Finalmente venció la sensatez activando la precaución, diciéndole que se vistiera y regresara a la discoteca porque quería estar solo.
Ella aceptó mi decisión sin oponerse o enojarse, se vistió de nuevo, me dio las buenas noches y se marchó.
Después de marcharse, tendido en la cama mientras escuchaba la música que provenía de la discoteca, pensé que quizá había sido un poco brusco con mi respuesta, que podía habérselo dicho de otra manera, tal vez la había hecho sentir mal, parecía una buena chica. Podía haberle propuesto vernos al día siguiente por el día, en el fondo me gustaba, pero ya era demasiado tarde. Debía olvidarme del asunto y dormir, había sido un largo e intenso día de emociones.
A los pocos minutos, siguiendo despierto, oí llamar de nuevo a la puerta. ¿Quién será ahora?, pensé. Me hice el dormido para no ir a abrir, pero volvieron a insistir. Tuve que levantarme. Me acerqué a la puerta y desde detrás pregunté quien era. Volví a escuchar la misma voz de antes.
-Soy yo -dijo nuevamente.
Abrí la puerta y nos quedamos mirando, yo preguntándole con la mirada.

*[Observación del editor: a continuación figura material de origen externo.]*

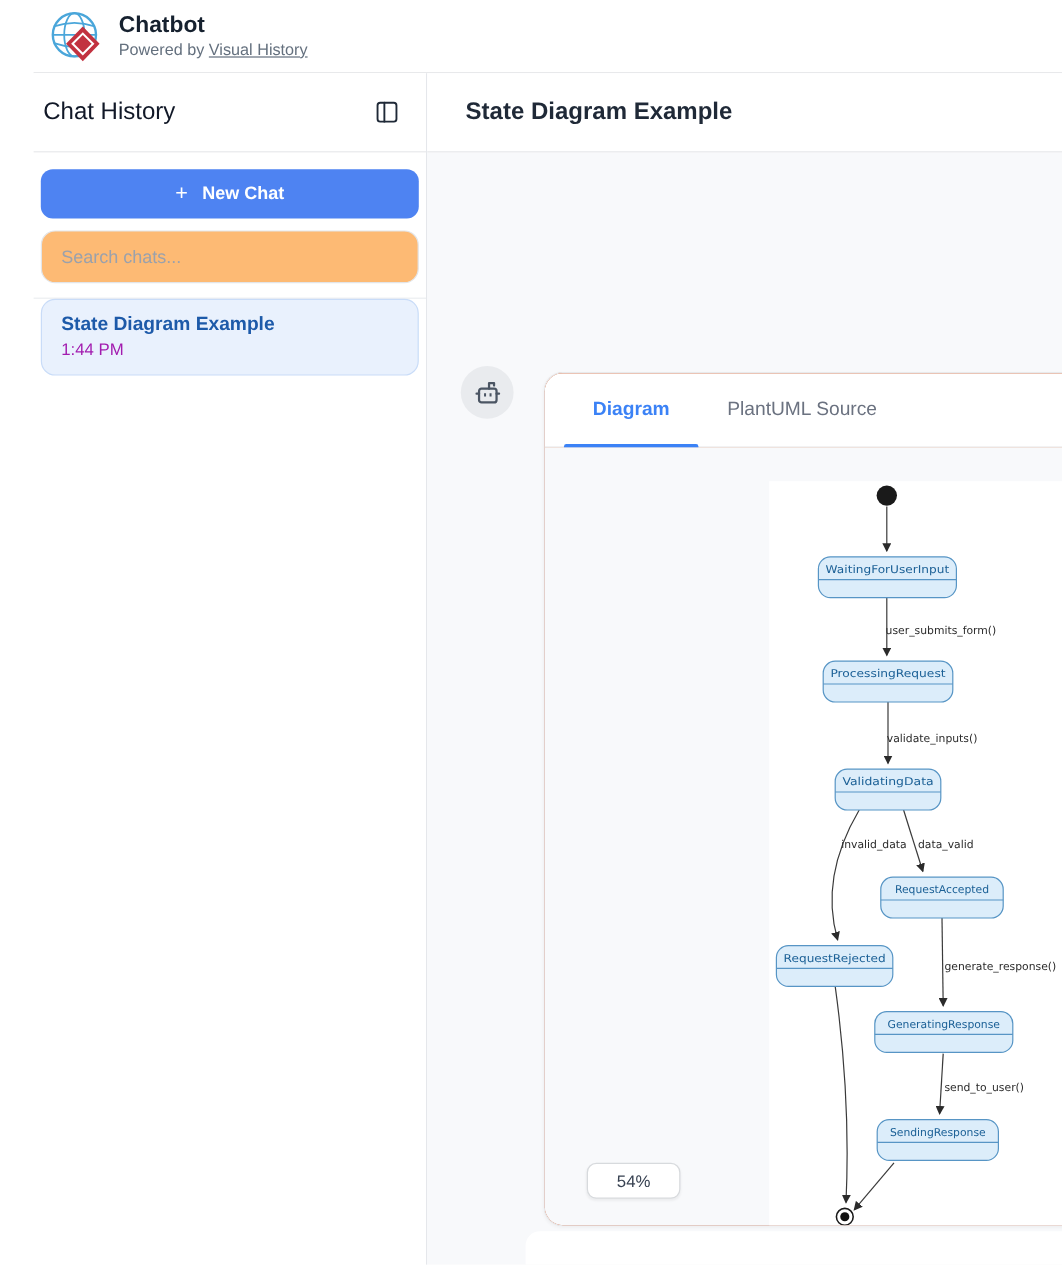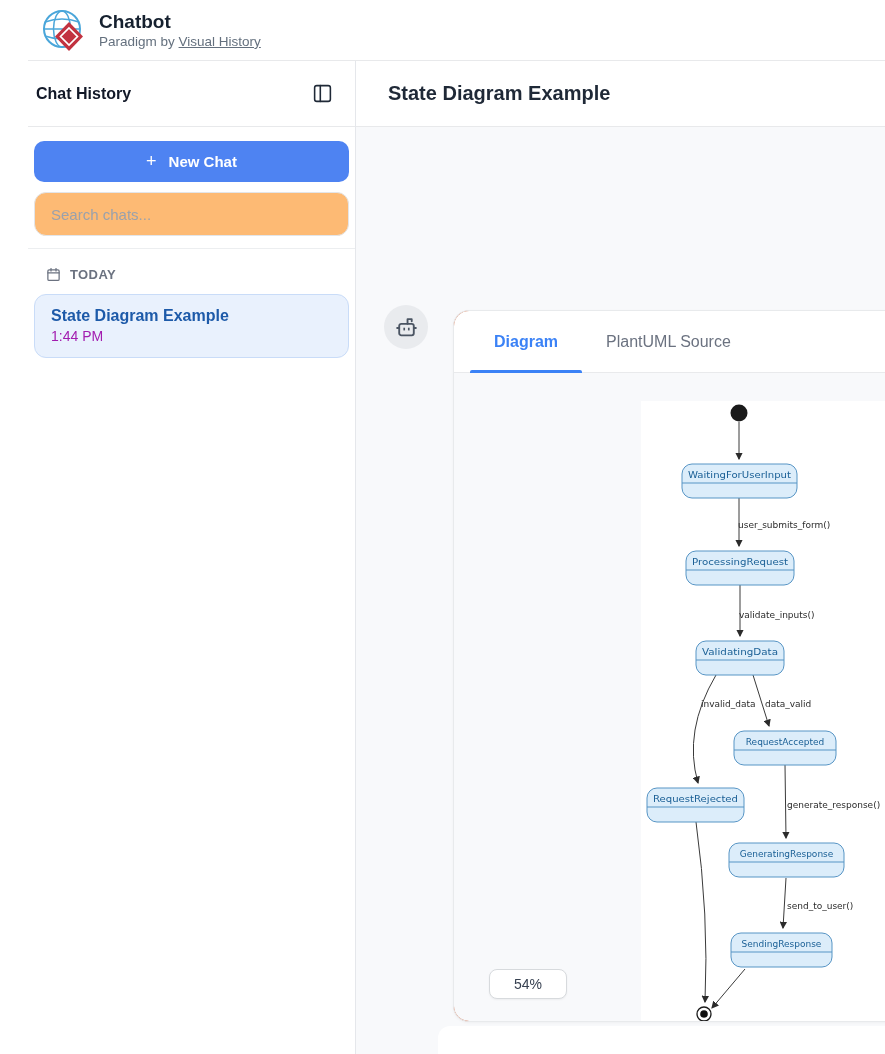"Paradigm by" span { text: Paradigm -> Powered }
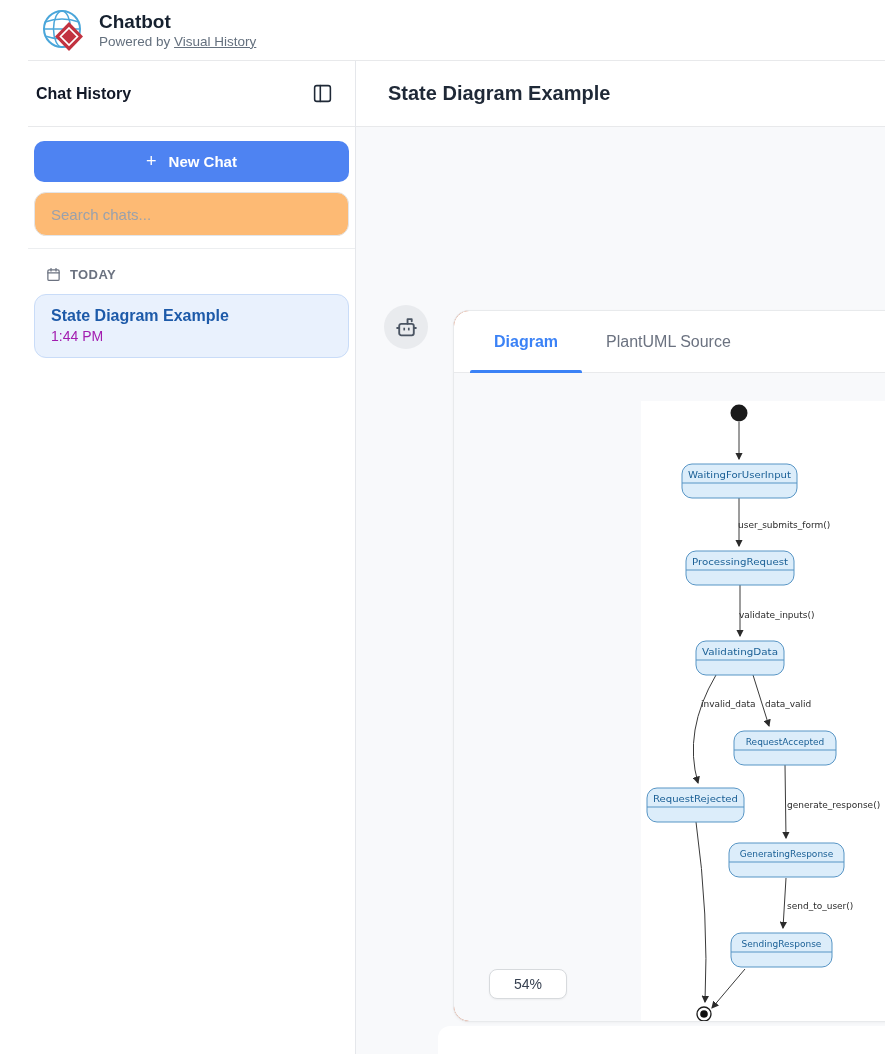"Chat History" .sidebar-header h2 { font-size: 16px -> 20px; font-weight: 700 -> 400 }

-Mis amigas no están en la discoteca, no las he visto. Tengo miedo de volver sola a mi casa… ¿puedo quedarme contigo?.
Tardé un poco en responder, no sé si le estaba haciendo un favor o me lo estaba haciendo a mí mismo, pero me aparté de la puerta para dejarla pasar. Después de todo no podía ser más peligroso que la discoteca.